Most results were forums from 2010 asking if Apple was ever going to support .exe files. Then, buried on the third page of search results, he found a link to a modern engineering suite. It wasn't just a spreadsheet; it was a dedicated app. The tagline read: "Engineered for the architect of the future."
Elias downloaded the installer. It was lightweight. It didn't ask him to install three different versions of Java. It simply dropped an icon into his Applications folder.
He launched the software.
The interface was clean—minimalist, almost Apple-like in its design. No cluttered toolbars, no gray Windows 95 buttons. Just input fields and a dynamic visualization.
He hovered over the friction rate slider. He needed a velocity of 1,200 FPM to keep the noise down for the law firm occupying the fourth floor, but he was constrained by that cursed 12-inch plenum.
Input: Airflow: 5,000 CFM. Constraint: Max Depth: 10 inches.

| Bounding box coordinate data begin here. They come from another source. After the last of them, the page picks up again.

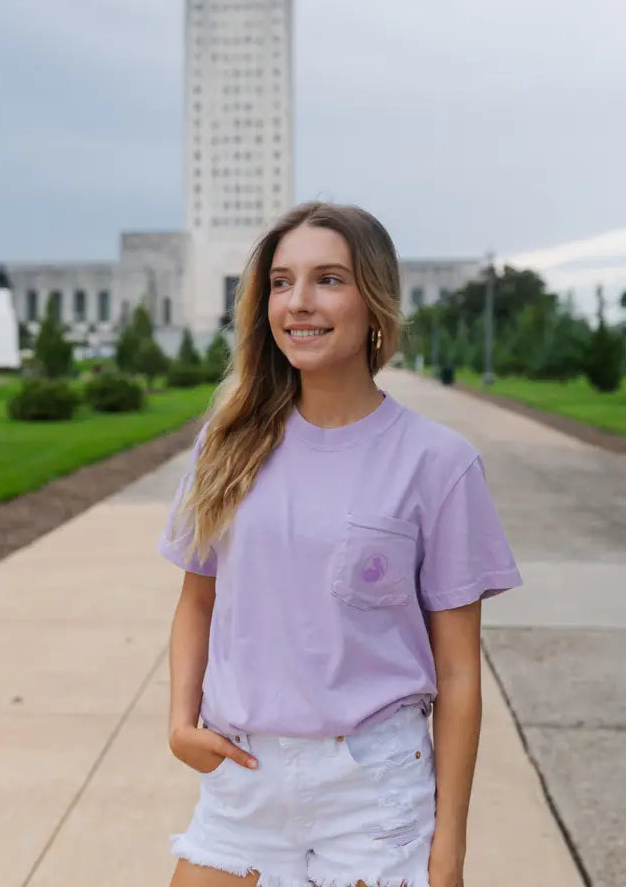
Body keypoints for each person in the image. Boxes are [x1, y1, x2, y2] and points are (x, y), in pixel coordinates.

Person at [158, 202, 523, 887]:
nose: (298, 302)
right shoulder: (228, 446)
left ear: (374, 301)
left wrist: (450, 850)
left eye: (328, 279)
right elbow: (198, 599)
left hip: (374, 789)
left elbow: (460, 674)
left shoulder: (438, 463)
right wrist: (181, 721)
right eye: (280, 282)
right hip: (244, 780)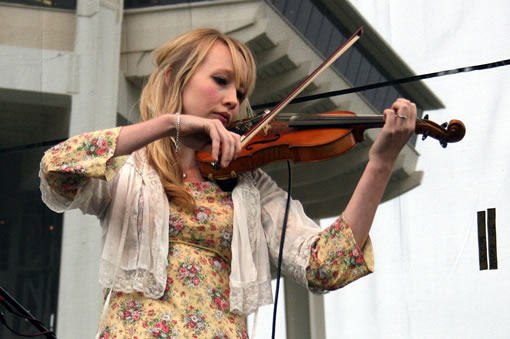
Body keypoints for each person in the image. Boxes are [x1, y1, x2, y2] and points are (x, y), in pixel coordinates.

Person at [40, 28, 416, 338]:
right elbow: (58, 168)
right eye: (220, 81)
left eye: (240, 92)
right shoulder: (129, 168)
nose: (232, 100)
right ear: (174, 78)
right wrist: (170, 124)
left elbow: (326, 265)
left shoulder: (249, 185)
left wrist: (381, 163)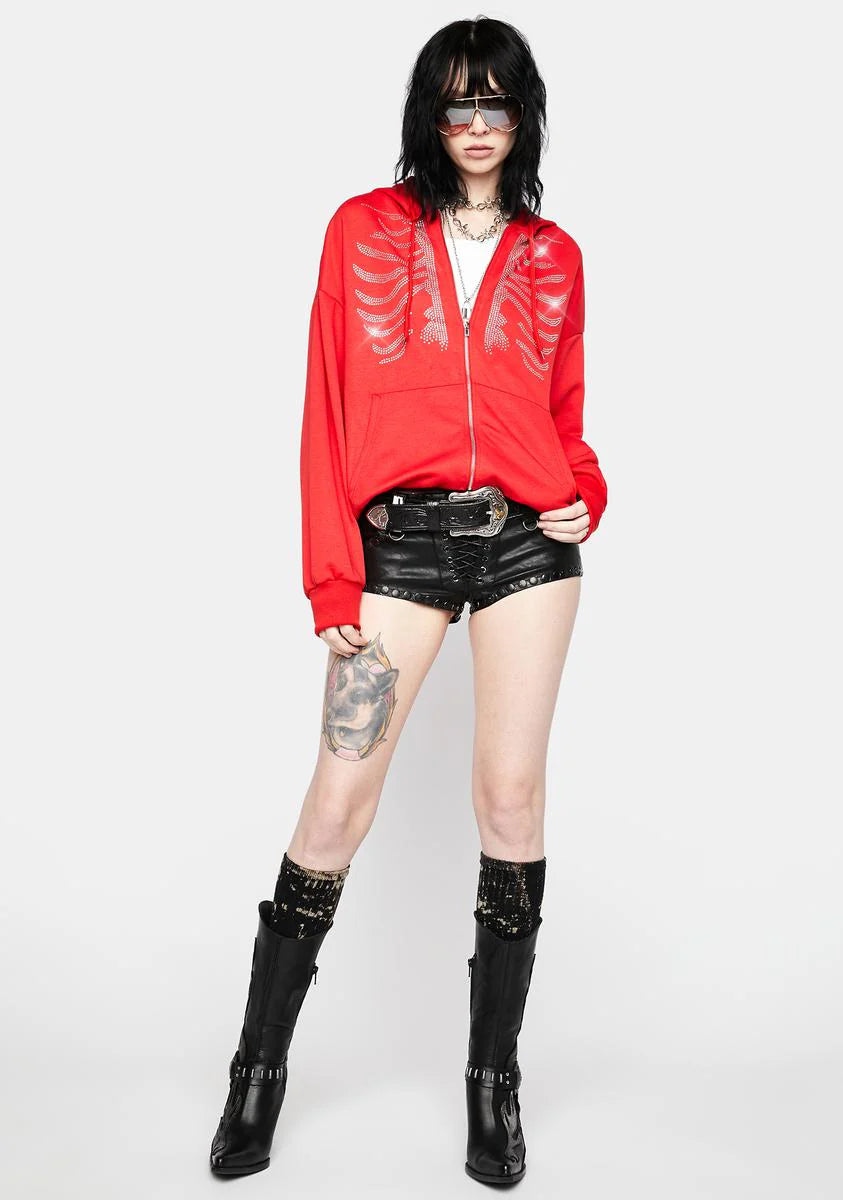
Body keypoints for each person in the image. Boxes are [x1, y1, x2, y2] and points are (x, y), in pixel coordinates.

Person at [210, 16, 608, 1186]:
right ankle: (257, 1070)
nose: (478, 124)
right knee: (338, 803)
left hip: (526, 545)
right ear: (430, 114)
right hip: (401, 547)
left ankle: (493, 1084)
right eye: (458, 102)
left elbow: (564, 412)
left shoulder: (555, 254)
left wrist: (584, 487)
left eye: (498, 103)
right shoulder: (365, 230)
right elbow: (326, 405)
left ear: (524, 116)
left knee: (511, 799)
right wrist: (332, 572)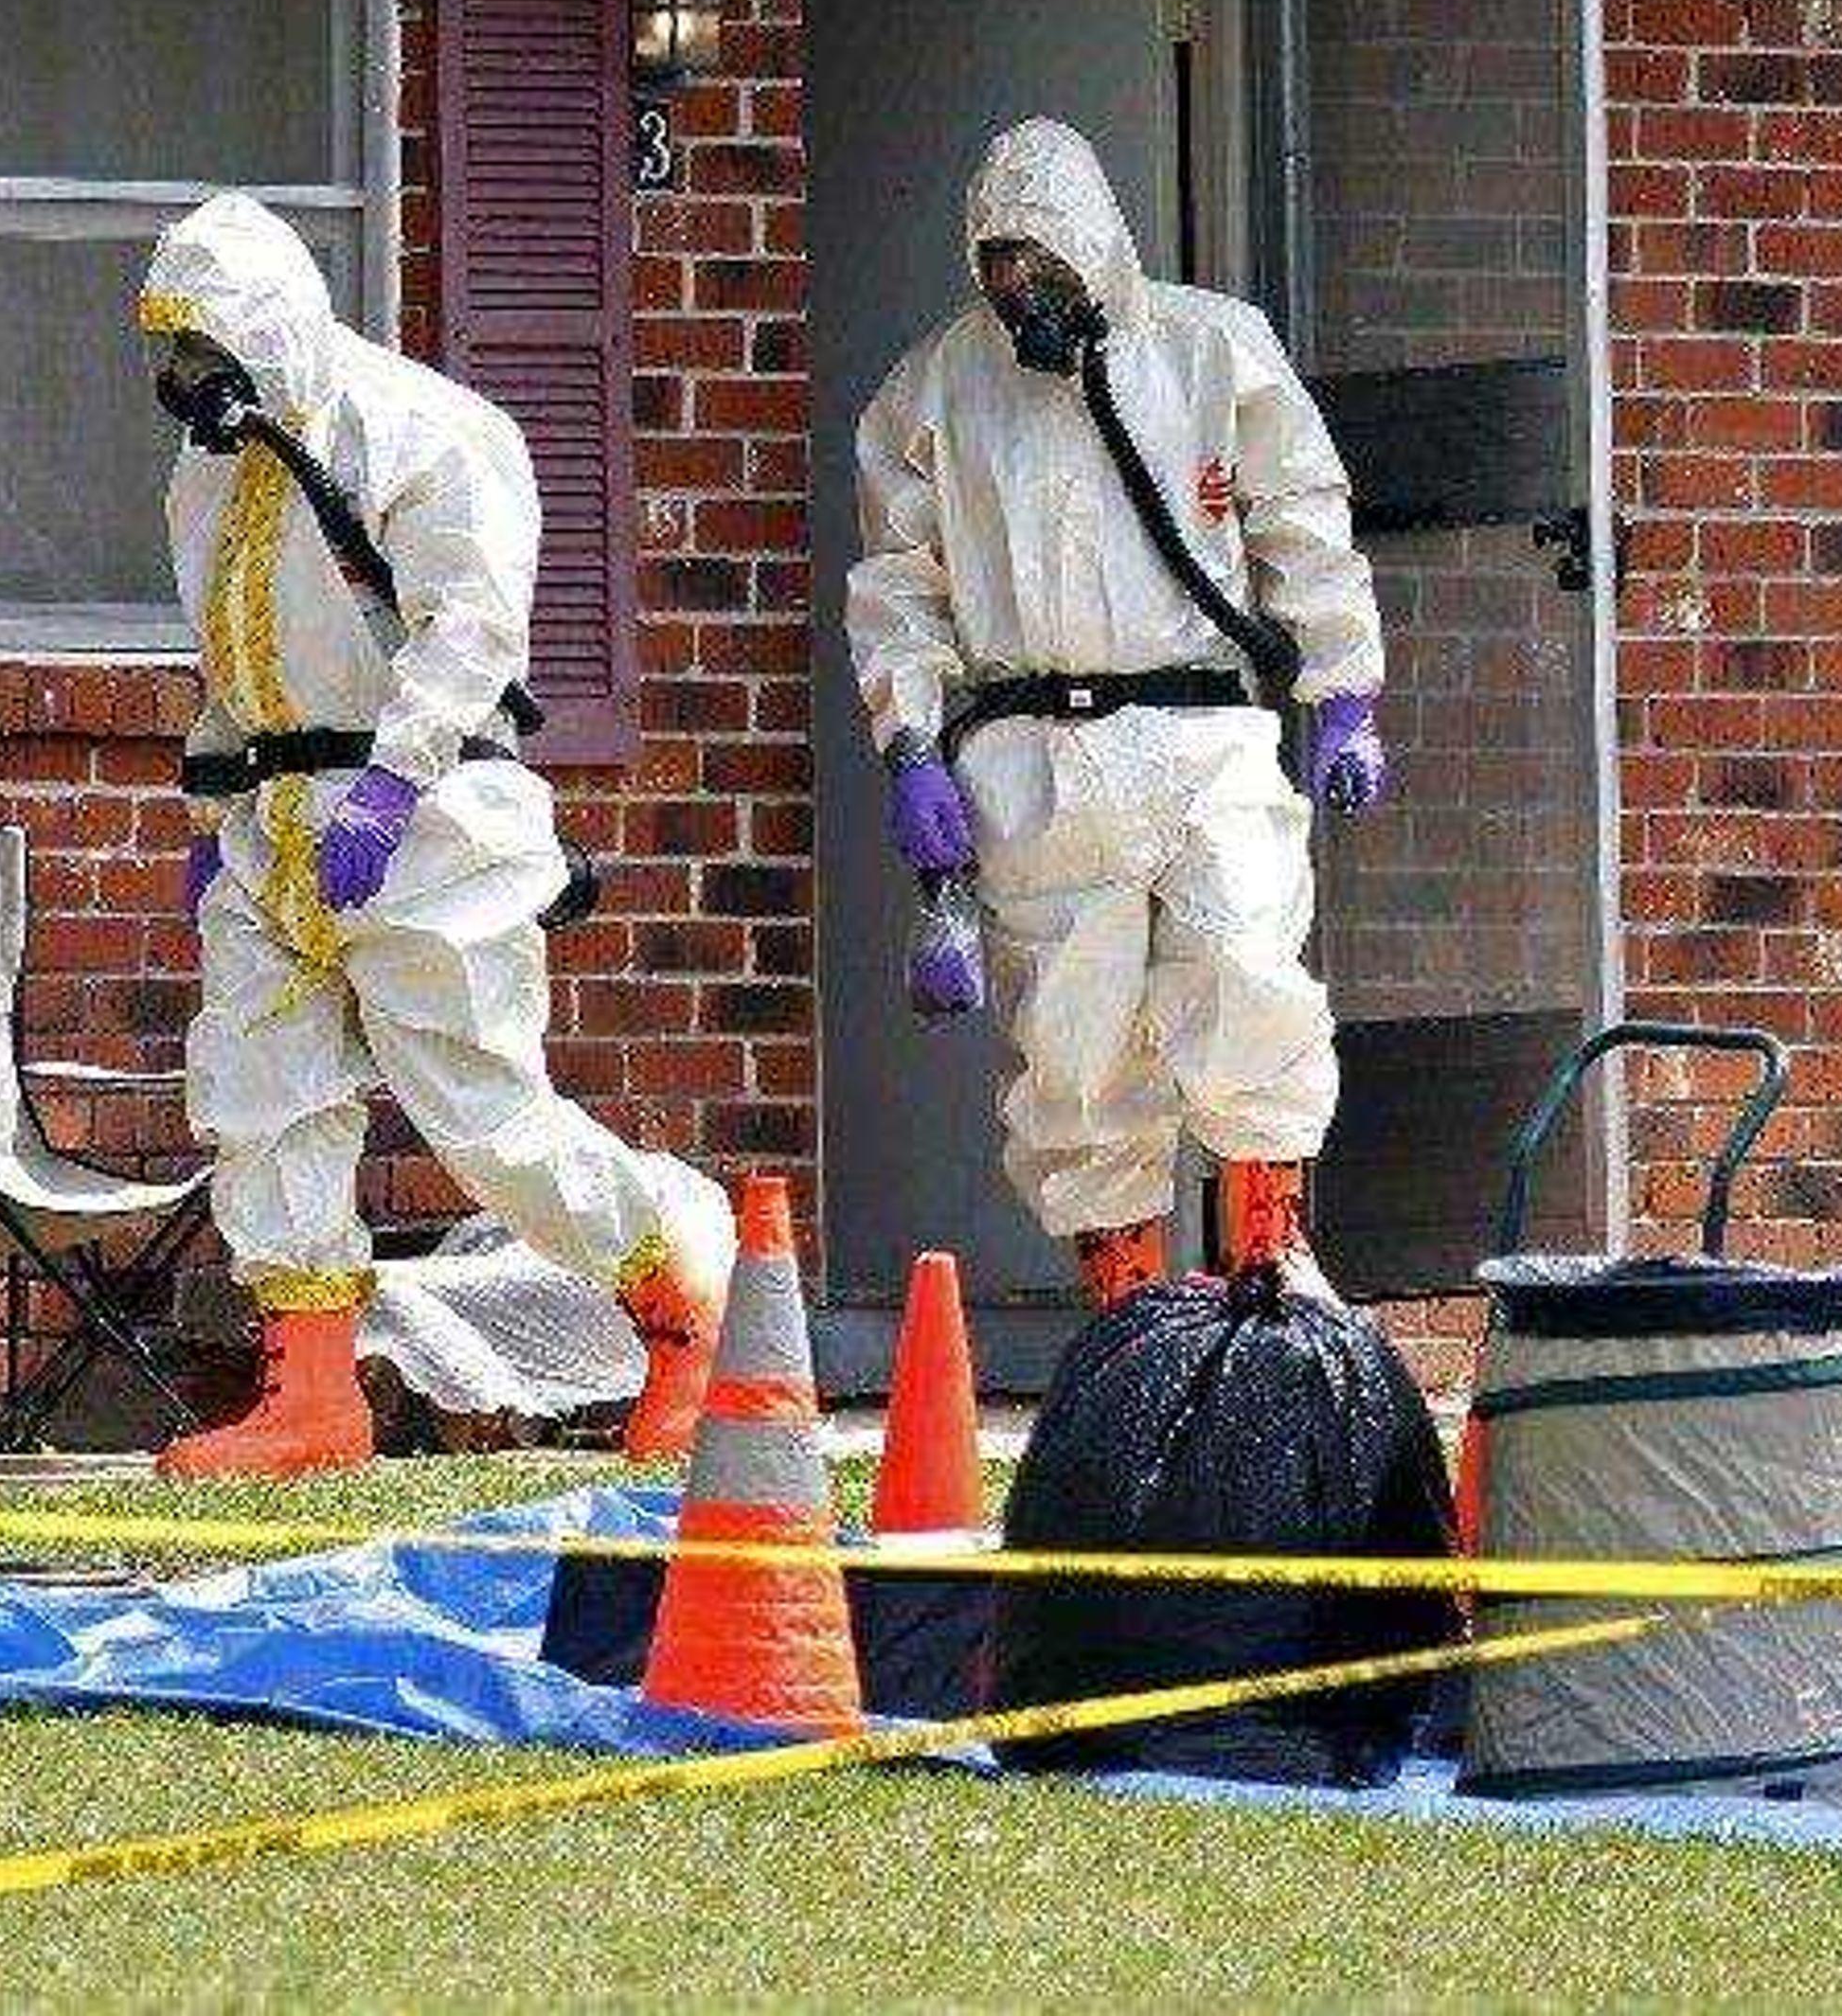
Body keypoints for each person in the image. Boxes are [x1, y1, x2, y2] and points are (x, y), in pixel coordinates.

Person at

In the physical world, the plastic wheel would have required him to spin, squint, and interpolate. In the old Windows software, he would have had to guess and check. mcquay duct sizer for mac
But this app—this digital McQuay for the modern era—reacted in real-time. As he typed the depth constraint, the rectangular duct dimensions morphed instantly.
Result: 10" x 28".
Elias stared at the screen. A 28-inch width was tight, but it would fit between the structural joists the architect had insisted on.
But the real test was the velocity pressure. He toggled the view to Friction Loss. The app displayed a sleek chart, mapping his duct size against the standard friction rate lines.
"0.08 inches of water gauge per 100 feet," he whispered. "Perfect."
He dragged the slider slightly, increasing the airflow to see if the system could handle a future expansion. The numbers updated fluidly, no lag, no stuttering. It was the satisfying click of the plastic wheel, translated into pixels.
For the next three hours, Elias worked in a flow state. He sized the return shafts, calculated the equivalent diameters for the flex runs, and exported the schedules directly into his BIM model. The software allowed him to annotate the drawings instantly, marking the critical path for the contractors.
By 11:00 PM, the rain had stopped. The city lights were sharp and clear again.
Elias leaned back, the glow of the MacBook illuminating his tired smile. He had saved the project. The architect’s beams would stay; the lawyers would get their quiet offices; and the airflow would be balanced.
He closed the lid of his laptop. He remembered the old plastic wheel sitting in a box in his garage, covered in dust. It had served him well, but times had changed. The tools had finally caught up with the trade. Yes, if you are an experienced HVAC designer
He grabbed his coat and headed for the elevator. He wasn't just carrying a laptop anymore; he was carrying a digital blueprint for the invisible breath of the building, sized to perfection.